TASKS TO COMPLETE:
1 - Say whether each statement agrees with the column on Putin and Xi, answering yes or no and quoting the deciding words: (a) Xi Jinping has called Putin his "best friend"; (b) Australia is among the few countries that have joined the boycott of Huawei equipment; (c) about 370,000 Soviet citizens came to America under the 1958 cultural agreement.
2 - Carry on the column on Putin and Xi from its final sentence.

EXTRACT PROVIDED:
--- start ---
Niall Ferguson: Donald Trump Must Split Up Putin and Xi

All Niall Ferguson wants for Christmas is a magical unicorn pony and a Sino-Russian split

Would be better off asking for pigs to fly

Cold wars make for odd couples. When Joseph Stalin met Mao Tse-tung in Moscow in December 1949, it wasn’t exactly a bromance. “I have only three tasks here,” Mao complained when the Soviet leader paid him next to no attention. “The first is to eat, the second is to sleep, the third is to shit!”

In the end, Mao got the Soviet backing his new People’s Republic desperately needed. But the price ended up being to fight the Korean War on Stalin’s behalf. [Actualy Mao was more motivated for that one than Stalin.]

That particular odd couple ended up getting a divorce. By 1960, Mao and Nikita Khrushchev were openly criticising one another. By 1969, Soviet and Chinese troops were fighting a border war.

In this new Cold War, the odd couple consists of Xi Jinping and Vladimir Putin. No two world leaders see one another more frequently. Xi has even called Putin his “best friend”. But compared with the 1950s, the roles have been reversed. China is now the giant, Russia the mean little sidekick. China under Xi remains strikingly faithful to the doctrine of Marx and Lenin. Russia under Putin has reverted to tsarism.

For America and its allies, this new odd couple is even more perplexing than Stalin and Mao. In the late 1940s and early 1950s, it was not difficult to discern the menace represented by Soviet power. Faced with a choice between Stalin or Harry Truman, Khrushchev or Dwight Eisenhower, most west European leaders didn’t think twice about taking the American side.

Today, however, the power of the People’s Republic of China is primarily economic rather than military. That makes it much harder to resist. [Yea it’s hard to resist mutual prosperity.] Consequently, the Second Cold War has a number of features that make it quite different from the first Cold War.

The first is that America is so intertwined with China that experienced observers, such as the former Treasury secretary Hank Paulson, argue that “decoupling” is a delusion. The entanglement is not just about trade and investment. It is also cultural. This year there are close to 370,000 Chinese students at American universities. The grand total of all the Soviet citizens who came to America under the 1958 cultural agreement was about 50,000 over 30 years.

The second big difference is that America’s traditional allies are much less eager to align themselves with Washington and against Beijing. This has become most apparent over Huawei, the Chinese telecommunications giant, which is the world leader in 5G equipment. The US government is warning others not to buy Huawei kit. Yet only a handful of countries — step forward, Australia — have signed up for the boycott. Others, notably the British and German governments, are ducking and weaving (not least because no western competitor can match Huawei on price).

The Silicon Valley venture capitalist Marc Andreessen famously said that “software is eating the world”, meaning that the principal trend of the past 30 years has been for the programs of Microsoft, Apple and the rest to transform one sector of the economy after another.

But if software did the eating, the meal was cooked and served by hardware. Without Gordon Moore’s law — that the number of transistors on a computer microchip doubles about every two years — we should not have advanced from the crude word-processing programs, browsers and games of our 1990s desktops to the mind-blowingly powerful capabilities of our smartphones today. That is why the Second Cold War is much more a battle over hardware than anything else.
--- end ---
EXCERPTED RECORDS:
--- start ---
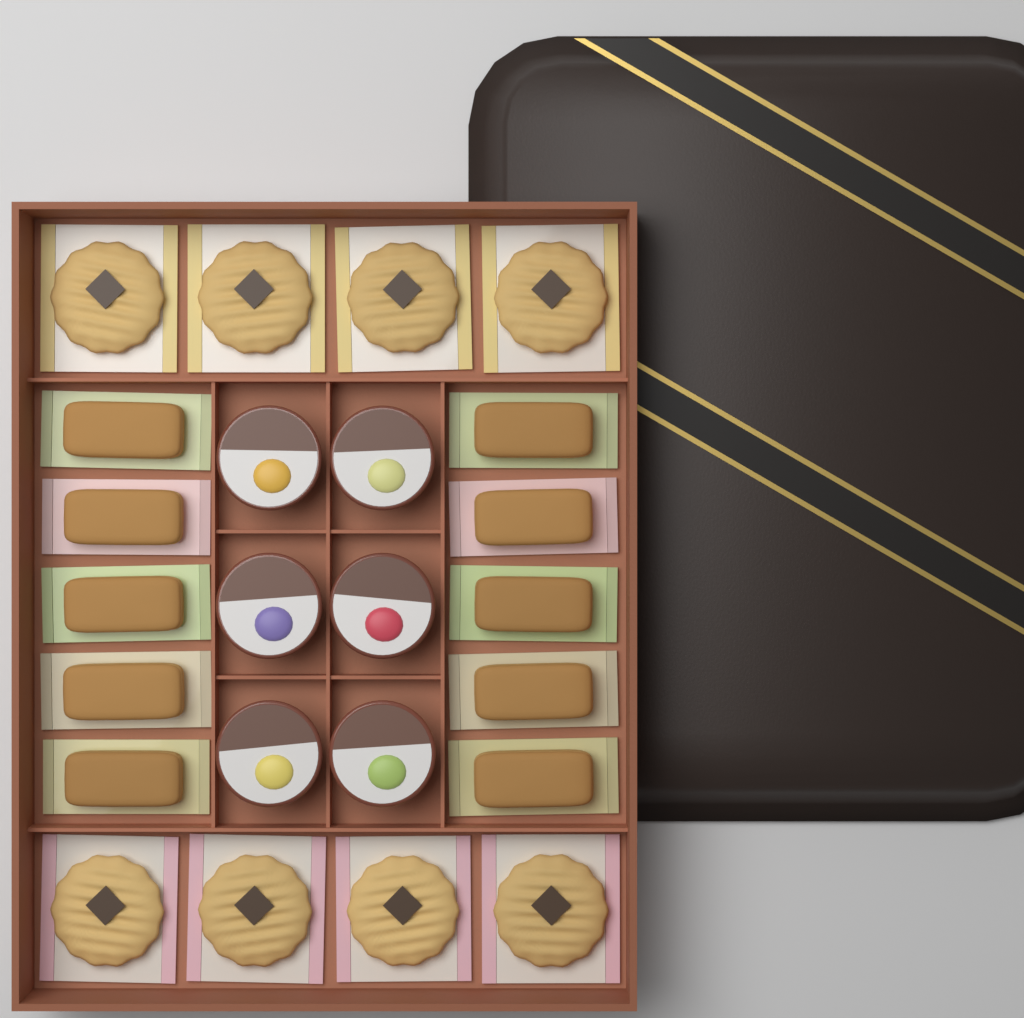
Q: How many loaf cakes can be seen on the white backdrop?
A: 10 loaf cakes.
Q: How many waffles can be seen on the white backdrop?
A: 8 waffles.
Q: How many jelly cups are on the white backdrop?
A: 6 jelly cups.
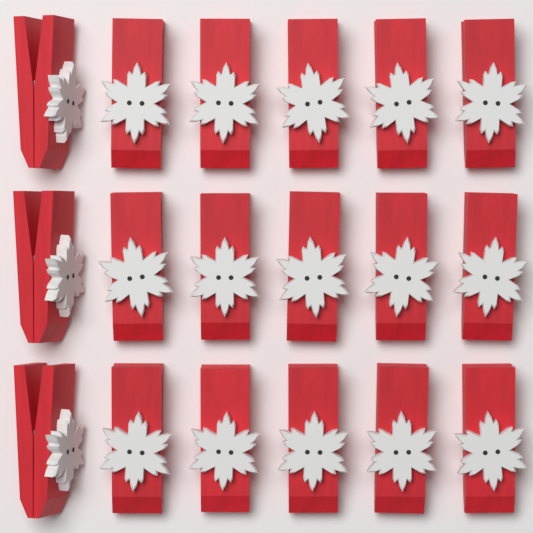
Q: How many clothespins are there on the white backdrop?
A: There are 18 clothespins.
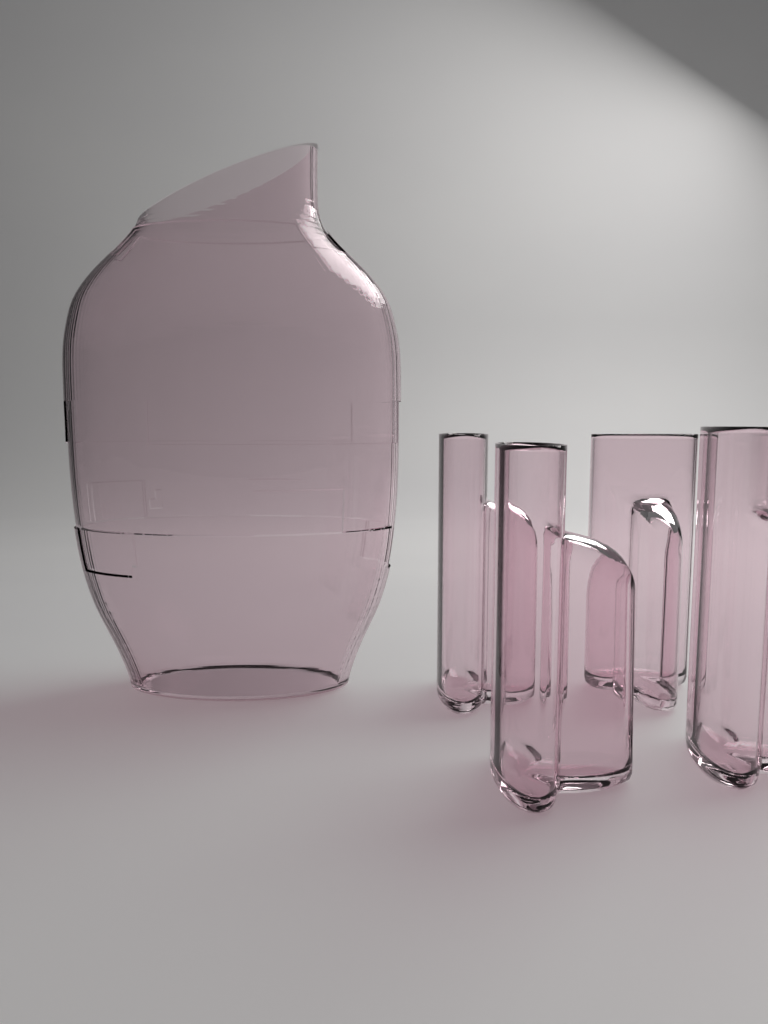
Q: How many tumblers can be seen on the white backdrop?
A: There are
--- end ---
ANSWERS TO THE EXERCISES:
1 -
(a) Yes: "Xi has even called Putin his “best friend”."
(b) Yes: "only a handful of countries — step forward, Australia — have signed up for the boycott."
(c) No: "The grand total of all the Soviet citizens who came to America under the 1958 cultural agreement was about 50,000 over 30 years."

2 -
The illusion of the month is that anything significant was achieved with the signing of the “phase one” trade deal between America and China last Wednesday. In reality, the battlefield of the Second Cold War has shifted away from trade to technology.

It is not just that America is leaning on other governments to eschew Huawei’s hardware. It is also leaning on the world’s leading makers of semiconductors, such as the Taiwan Semiconductor Manufacturing Company, not to sell their top-of-the-range chips to the Chinese. The same goes for companies selling chip-making machines, such as Holland’s ASML.

Moreover, there are other fronts in the new Cold War besides technology. A key battle is taking shape over capital flows, for example. The US government would like to reduce American investment in China. But the Chinese government is energetically wooing western banks and asset managers.

Then there is the monetary contest I wrote about in September. On the one side, America wishes to maintain an international financial system in which the US dollar is the dominant currency for trade and reserves. On the other, the Chinese tech giants Alibaba and Tencent are rolling out electronic payment platforms superior to anything America has to offer, while the People’s Bank of China is about to launch a digital renminbi.

As the Second Cold War intensifies, the role that Russia can play is quite small. It is not a serious player in either hardware or software. [The Russian scientists helping China to build a ballistic early warning system will be surprised to hear that.] And it is financially marginal: nobody wants roubles, because US sanctions have so effectively isolated the Russian economy.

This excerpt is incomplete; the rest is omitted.